Pero lo que no te dicen en CNN es esto:  hay un Dios amoroso que está con nosotros, en hornos ardientes y tundras Árticas.  Un vistazo a la larga historia ciertamente te dirá que lo soportaremos.  A pesar de nuestra voluntaria ignorancia y nuestro cegador egoísmo- y una atroz temporada de elecciones- la vida todavía es sostenida cada segundo por un Creador quien es bueno

Así es que ten paz.  Reúsalo, recíclalo y redúcelo.  A, y si, confía en Dios.

¿Cómo enfrentas tus miedos al mantenerte fuerte en tu fe?

Kathy McGovern ©2016

 

 

Kathy McGovern © 2014-2015

Trigésimo-Segundo Domingo De Tiempo Ordinario – Ciclo C

5 noviembre 2016

Reflexionando sobre Luke 20: 27-38

 Existe algo en nosotros que recuerda lo infinito.  Mi pasaje favorito del Antiguo Testamento captura esto de una manera hermosa:  Él, en el momento preciso todo lo hizo hermoso: puso además en la mente humana la idea de lo infinito (Eclesiastés 3:11).   Añoramos ver por nosotros mismos esos destellos del cielo- una mirada cálida de un ser querido que se ha marchado para estar con Dios, o tal vez esa historia de una experiencia cerca de la muerte que suena como tan cierta.  Pero aunque no experimentemos esas gracias en particular,  lo cercano de la eternidad está aquí mismo, en nuestra memoria y en nuestras almas.  Fuimos hechos para el cielo.

Material mostrado:
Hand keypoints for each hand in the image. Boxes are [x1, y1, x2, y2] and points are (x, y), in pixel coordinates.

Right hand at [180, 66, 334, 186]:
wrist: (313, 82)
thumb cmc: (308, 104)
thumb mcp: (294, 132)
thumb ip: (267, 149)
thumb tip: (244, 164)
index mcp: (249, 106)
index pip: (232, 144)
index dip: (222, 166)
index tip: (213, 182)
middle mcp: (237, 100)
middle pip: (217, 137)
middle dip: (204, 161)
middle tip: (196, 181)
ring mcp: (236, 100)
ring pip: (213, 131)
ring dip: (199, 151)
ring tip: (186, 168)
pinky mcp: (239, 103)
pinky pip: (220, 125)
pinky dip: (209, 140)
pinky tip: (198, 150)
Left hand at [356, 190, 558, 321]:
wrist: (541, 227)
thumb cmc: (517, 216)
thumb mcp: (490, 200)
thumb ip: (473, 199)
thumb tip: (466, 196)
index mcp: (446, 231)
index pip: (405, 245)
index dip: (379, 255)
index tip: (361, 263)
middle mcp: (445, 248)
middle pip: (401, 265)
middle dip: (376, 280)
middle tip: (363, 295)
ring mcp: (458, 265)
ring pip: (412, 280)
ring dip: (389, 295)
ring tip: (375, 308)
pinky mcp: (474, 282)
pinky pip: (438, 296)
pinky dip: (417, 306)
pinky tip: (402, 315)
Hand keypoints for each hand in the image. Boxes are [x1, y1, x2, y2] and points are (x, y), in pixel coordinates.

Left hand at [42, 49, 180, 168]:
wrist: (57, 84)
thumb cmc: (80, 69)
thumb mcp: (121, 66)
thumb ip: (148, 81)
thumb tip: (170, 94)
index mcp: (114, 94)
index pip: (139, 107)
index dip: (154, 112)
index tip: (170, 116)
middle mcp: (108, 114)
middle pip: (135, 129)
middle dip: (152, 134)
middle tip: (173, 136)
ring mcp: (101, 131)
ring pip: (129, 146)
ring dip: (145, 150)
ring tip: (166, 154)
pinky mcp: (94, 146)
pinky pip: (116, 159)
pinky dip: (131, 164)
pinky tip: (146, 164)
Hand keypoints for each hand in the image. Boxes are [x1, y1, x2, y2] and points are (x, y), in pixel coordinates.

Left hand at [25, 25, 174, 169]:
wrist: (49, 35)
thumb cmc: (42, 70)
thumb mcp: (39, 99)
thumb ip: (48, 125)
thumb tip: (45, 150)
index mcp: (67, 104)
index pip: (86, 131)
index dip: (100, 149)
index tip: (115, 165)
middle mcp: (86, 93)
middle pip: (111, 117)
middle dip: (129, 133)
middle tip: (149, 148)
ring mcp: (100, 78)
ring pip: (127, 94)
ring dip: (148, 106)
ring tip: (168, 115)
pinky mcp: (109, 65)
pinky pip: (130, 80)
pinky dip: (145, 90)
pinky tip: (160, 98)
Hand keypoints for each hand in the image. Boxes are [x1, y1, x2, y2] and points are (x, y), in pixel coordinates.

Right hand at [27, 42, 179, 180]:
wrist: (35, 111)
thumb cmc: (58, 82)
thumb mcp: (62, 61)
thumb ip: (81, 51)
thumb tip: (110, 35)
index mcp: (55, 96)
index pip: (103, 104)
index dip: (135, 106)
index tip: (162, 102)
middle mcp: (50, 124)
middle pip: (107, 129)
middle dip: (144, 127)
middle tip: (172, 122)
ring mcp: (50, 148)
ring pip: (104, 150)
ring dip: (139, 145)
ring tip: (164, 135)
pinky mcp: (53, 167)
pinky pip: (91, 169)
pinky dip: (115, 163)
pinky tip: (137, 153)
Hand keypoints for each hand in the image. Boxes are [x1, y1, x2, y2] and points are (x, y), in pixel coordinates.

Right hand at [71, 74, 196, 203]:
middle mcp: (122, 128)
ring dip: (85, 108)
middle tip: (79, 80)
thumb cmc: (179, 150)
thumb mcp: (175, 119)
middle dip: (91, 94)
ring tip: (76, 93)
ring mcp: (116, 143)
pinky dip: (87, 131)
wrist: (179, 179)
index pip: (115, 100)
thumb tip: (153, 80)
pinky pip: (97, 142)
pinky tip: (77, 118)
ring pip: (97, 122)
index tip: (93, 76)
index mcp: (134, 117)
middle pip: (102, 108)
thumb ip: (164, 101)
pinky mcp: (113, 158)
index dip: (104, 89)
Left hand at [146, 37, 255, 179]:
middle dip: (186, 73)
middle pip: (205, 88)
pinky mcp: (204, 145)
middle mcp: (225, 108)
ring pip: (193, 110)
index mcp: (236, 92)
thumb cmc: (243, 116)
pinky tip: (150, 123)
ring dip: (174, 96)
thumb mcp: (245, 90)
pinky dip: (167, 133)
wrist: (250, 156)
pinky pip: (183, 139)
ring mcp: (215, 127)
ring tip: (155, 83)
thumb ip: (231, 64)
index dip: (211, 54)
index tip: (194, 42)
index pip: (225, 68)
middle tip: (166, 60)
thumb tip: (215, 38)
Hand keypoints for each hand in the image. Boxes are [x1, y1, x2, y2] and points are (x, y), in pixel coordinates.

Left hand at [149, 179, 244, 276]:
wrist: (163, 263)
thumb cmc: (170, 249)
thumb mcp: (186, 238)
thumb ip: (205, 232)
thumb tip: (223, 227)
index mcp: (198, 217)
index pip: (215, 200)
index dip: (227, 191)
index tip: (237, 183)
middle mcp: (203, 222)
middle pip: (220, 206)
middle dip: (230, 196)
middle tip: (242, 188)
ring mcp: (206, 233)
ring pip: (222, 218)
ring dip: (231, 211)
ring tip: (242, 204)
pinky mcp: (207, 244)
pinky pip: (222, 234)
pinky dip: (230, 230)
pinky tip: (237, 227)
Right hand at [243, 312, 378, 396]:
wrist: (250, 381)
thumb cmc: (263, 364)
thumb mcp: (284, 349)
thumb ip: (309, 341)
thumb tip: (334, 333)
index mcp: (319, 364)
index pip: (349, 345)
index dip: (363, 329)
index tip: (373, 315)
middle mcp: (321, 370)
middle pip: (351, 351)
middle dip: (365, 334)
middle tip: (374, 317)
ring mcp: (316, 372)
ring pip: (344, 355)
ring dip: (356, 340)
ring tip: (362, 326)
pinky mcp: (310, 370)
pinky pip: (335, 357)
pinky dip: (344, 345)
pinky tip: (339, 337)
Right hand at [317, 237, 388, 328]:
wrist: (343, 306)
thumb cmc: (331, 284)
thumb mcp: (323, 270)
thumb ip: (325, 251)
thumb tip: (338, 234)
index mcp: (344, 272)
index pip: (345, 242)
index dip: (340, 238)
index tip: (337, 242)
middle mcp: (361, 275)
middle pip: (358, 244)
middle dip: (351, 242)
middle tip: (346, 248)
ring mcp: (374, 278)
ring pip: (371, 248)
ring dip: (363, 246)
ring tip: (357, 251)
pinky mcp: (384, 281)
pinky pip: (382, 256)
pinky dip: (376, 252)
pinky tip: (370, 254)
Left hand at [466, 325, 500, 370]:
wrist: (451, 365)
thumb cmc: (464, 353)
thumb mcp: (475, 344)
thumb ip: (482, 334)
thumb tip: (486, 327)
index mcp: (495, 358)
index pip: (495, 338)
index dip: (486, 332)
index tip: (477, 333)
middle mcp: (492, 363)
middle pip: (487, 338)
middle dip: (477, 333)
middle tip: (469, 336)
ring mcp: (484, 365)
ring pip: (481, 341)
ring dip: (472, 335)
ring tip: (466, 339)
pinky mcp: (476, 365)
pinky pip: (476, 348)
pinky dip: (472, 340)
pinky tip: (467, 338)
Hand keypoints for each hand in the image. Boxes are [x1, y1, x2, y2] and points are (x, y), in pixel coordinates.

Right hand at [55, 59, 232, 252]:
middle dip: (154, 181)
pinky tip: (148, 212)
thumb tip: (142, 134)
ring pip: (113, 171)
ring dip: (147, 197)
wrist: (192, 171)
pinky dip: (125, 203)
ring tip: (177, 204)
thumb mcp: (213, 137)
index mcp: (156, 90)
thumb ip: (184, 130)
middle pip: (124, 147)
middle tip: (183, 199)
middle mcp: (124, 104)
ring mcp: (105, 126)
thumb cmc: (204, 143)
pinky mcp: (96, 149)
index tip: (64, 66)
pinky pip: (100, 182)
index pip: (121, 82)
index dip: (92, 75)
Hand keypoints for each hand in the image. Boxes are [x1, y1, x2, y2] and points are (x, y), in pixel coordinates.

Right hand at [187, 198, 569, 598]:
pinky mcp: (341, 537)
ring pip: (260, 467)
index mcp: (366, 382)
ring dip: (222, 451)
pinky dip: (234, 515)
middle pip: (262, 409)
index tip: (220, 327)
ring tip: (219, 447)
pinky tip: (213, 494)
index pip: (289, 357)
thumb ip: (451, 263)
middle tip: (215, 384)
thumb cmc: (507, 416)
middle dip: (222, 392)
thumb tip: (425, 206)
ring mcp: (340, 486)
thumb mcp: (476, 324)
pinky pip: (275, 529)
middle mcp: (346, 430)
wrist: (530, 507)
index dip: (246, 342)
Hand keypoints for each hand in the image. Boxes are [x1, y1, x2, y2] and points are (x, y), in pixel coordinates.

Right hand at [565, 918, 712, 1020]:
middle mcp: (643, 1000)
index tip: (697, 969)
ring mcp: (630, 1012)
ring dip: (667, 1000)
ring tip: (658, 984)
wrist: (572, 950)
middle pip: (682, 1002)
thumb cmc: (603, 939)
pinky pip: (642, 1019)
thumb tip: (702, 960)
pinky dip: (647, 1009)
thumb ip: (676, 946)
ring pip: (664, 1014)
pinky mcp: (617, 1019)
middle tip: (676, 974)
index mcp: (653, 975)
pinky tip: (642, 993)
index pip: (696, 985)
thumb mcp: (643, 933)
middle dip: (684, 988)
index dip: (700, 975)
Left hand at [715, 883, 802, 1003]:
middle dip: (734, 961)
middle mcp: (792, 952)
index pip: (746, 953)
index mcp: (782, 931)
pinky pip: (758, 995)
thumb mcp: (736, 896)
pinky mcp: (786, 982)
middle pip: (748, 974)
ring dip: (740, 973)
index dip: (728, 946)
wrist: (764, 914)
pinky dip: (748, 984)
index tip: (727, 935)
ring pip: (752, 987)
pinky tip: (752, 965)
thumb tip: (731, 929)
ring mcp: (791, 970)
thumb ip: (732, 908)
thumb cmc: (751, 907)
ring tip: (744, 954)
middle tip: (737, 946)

Problema a resolver: Explica en una a tres oraciones por qué el texto invita al lector a tener paz. Este material proviene de otra fuente.

Tarea resuelta: Hay un Dios amoroso que está con nosotros, aun en hornos ardientes y tundras árticas, y la larga historia muestra que lo soportaremos. Además, a pesar de nuestra voluntaria ignorancia y nuestro cegador egoísmo, la vida sigue sostenida cada segundo por un Creador que es bueno.